第18話 彼氏とネズミ捕り(のちプチ職質)

 その日、彼氏はいつものように朝釣りに行っていた。

 その帰り道のこと。その時は友達といっしょの釣行で、その友達を送るために彼氏が車を運転していた。



「やっぱり次は砂浜から弓角を投げたいよね。回遊魚狙いで」

「ヒラメ・マゴチも捨てがたい。たまにはルアー縛りもいいかも。エサは最初から持っていかないで」

「それもいいね。あ、でもそれとは別に今度船釣りも行ってみたいんだよね」



 車内では延々と釣りトークが繰り広げられていた。

 釣りをやらない彼女の身からすると何を言っているのかさっぱり分からないが、本人たちは楽しくて仕方がないらしい。

 そんなフィッシングラブな時間。

 そのため、ついつい見落としてしまったのかもしれない。

 とある道を、右に曲がった直後のことだった。

 曲がった先で、何だかやたらと車が停まっていた。何だろう……と疑問に思うのとほぼ同時に、その光景が目に入ってきた。



 警察官が、おいでおいでをしていた。

 時間帯右折禁止の道だったのだ。



「すみませんね、この道、午前八時半から九時までの間、右折禁止なんですよ」

「はあ……(三十分だけの禁止って……)」

「免許証をお願いします」



 納得はできないものの言われて流れるような動きで免許証を出す。

 日頃の職質経験のおかげで、警察官に対するとっさのリアクションだけは条件反射のように身体に染みついていたのだ。

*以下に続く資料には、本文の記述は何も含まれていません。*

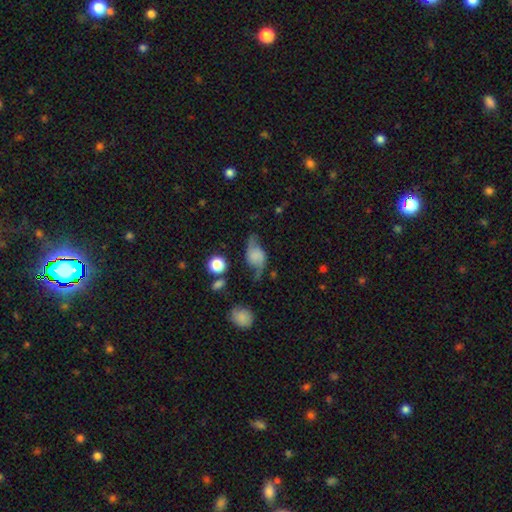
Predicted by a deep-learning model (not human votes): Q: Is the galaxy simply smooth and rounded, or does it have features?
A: featured or disk — 69%.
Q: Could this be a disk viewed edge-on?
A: no — 94%.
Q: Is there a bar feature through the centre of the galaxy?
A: no — 67%.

「あ、免許取ったばっかりなんだね。ええと、二点減点になります」

「何とかなりませんかね……?」

「ごめんね、こればっかりは規則ですから。はい、ここにサインをお願いします。これを持って期間内に反則金を振り込んでくださいね」

「うう……」



 物腰は丁寧であるもののやっぱり何となく納得いかない。

 というか曲がった先で待ち構えていないで、その前で注意してくれればいいのにと思う。これが俗に言う「ネズミ捕り」というやつなんでしょうね……


 時間帯右折禁止違反で二点減点。

 免許を取得してから一年の間は、減点三点で初心者講習を受けなければならなくなるため、いきなり崖っぷちである。

 何となく釈然としない思いでいると、警察官が追い打ちをかけてきた。



「というか、荷物が多いね。何をしてたの?」

「え? いやちょっと釣りに行ってきた帰りで……」

「釣り? ふぅん、少し荷物を見せてもらってもいいかな?」

「え……」



 この流れはまさか……

 いつもの職質への流れになってしまうのか!?

 とはいえこの時の彼氏と友達の格好が、



 彼氏

・いつも通りの人相の悪い顔に日除けのサングラス。

・汚れてもいい適当な服(ところどころ破れて(魚の)血がついている)。

・釣り帰りであるため全体的に生臭い。

 友達

・同じくサングラス。

・上はやはり汚れてもいいTシャツで下はぶかぶかなジャージ。

・ビーチサンダル。



 というものだった。

 ……うん、客観的に見て、完全に何か犯罪をやってそうな二人組ですね。


 とはいえこの時は軽く釣り道具を調べられるくらいですんだという。

 昼間であったし、明らかに竿とかリールとかが剥き出しでトランクに入っていたのが幸いしたのだろう。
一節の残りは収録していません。